__EXERCISE__:
Copy whichever lines of the data hold the word "District".

━━ INFORMATION PROVIDED ━━

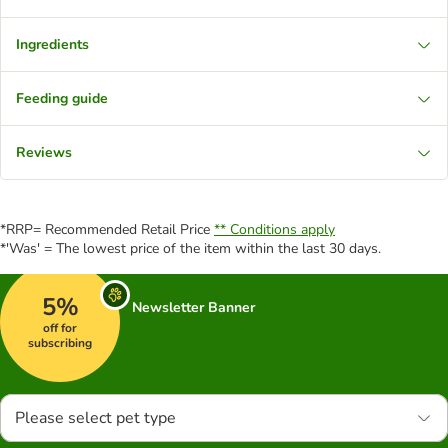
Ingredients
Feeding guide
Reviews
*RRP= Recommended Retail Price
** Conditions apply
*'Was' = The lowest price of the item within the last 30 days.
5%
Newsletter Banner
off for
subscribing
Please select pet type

━━━
━━ INFORMATION PROVIDED ━━

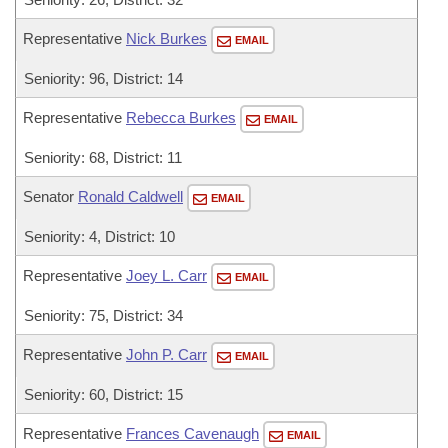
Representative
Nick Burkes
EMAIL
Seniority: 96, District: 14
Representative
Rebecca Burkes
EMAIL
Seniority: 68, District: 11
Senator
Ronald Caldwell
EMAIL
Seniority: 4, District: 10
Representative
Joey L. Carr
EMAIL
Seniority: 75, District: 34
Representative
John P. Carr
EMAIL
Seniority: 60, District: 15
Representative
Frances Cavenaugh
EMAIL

━━━

__ANSWER TO THIS EXERCISE__:
Seniority: 96, District: 14
Seniority: 68, District: 11
Seniority: 4, District: 10
Seniority: 75, District: 34
Seniority: 60, District: 15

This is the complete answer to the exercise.